====== Materiali di lavoro
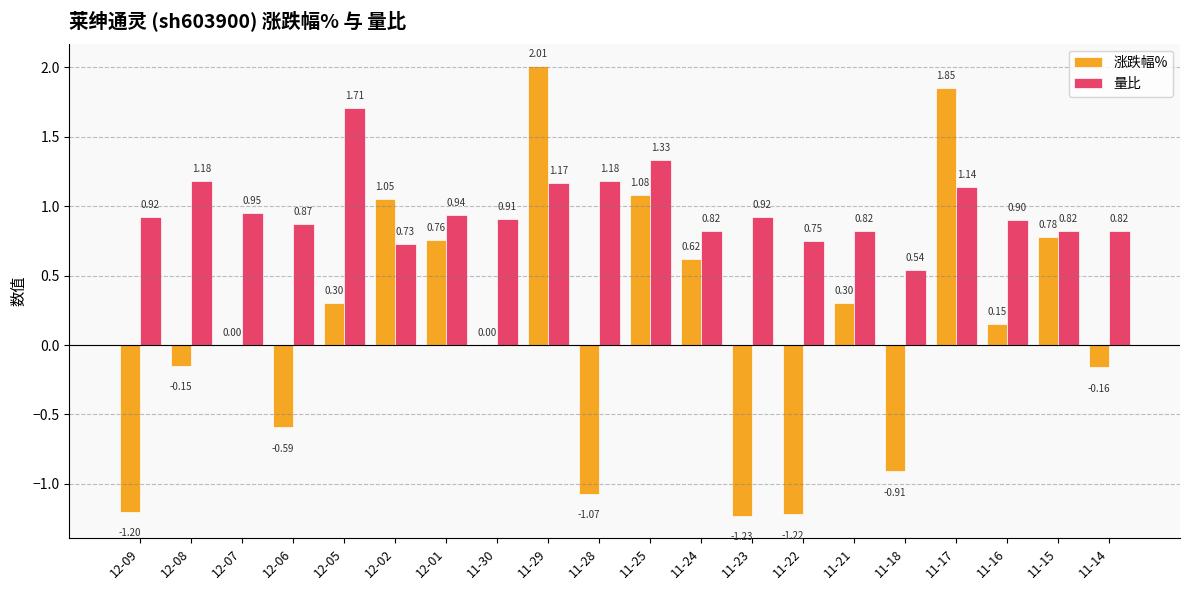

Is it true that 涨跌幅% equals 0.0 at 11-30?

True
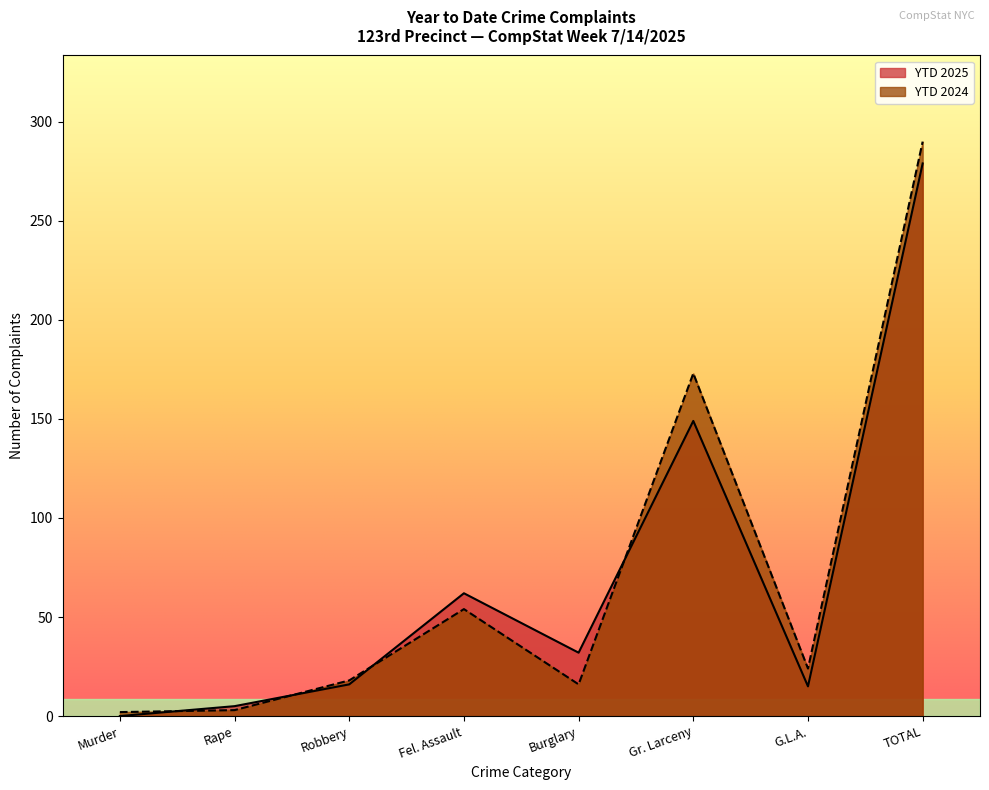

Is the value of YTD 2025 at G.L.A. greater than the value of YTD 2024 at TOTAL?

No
============
====== Materiali di lavoro
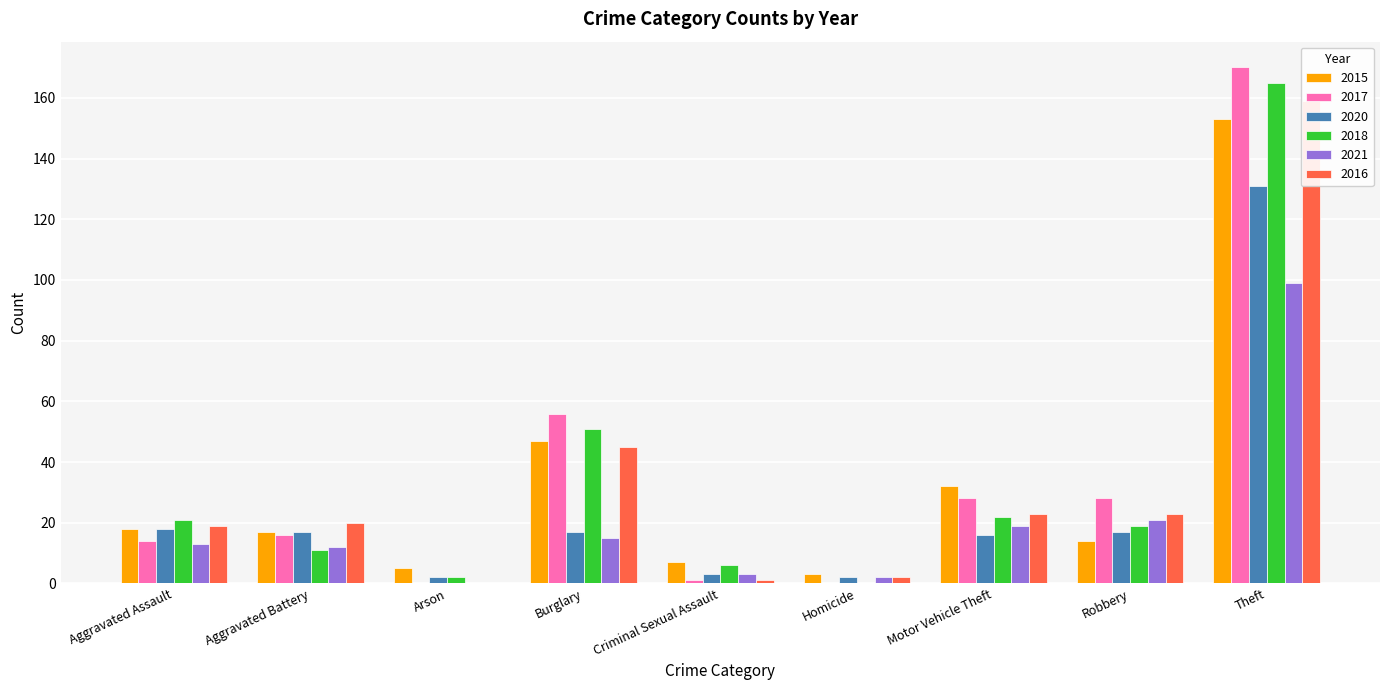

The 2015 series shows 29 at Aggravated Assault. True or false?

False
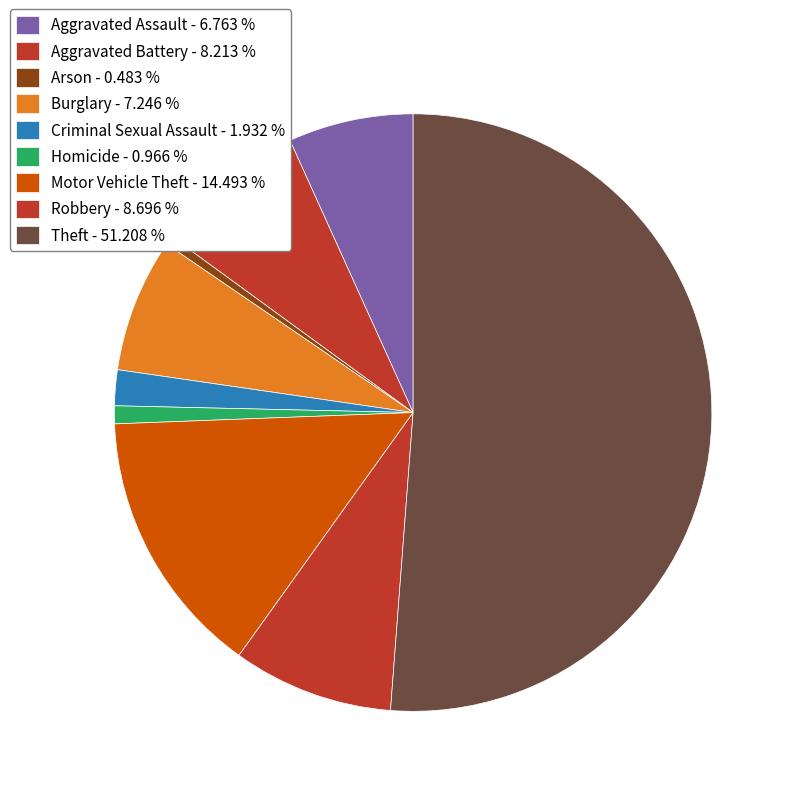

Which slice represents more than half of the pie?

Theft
============
====== Materiali di lavoro
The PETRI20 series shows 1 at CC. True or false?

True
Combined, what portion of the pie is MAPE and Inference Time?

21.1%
============
Cosa fare: Puoi trasformare in una tabella Markdown le righe che vanno da quella con "Is it true that 涨跌幅% equals 0.0 at 11-30?" fino a quella con "Is the value" compresa? Usa le colonne "Numero", con il numero progressivo della riga, e "Testo", tralasciando le righe vuote e le immagini.

Soluzione:
| Numero | Testo |
|---|---|
| 1 | Is it true that 涨跌幅% equals 0.0 at 11-30? |
| 2 | True |
| 3 | Is the value of YTD 2025 at G.L.A. greater than the value of YTD 2024 at TOTAL? |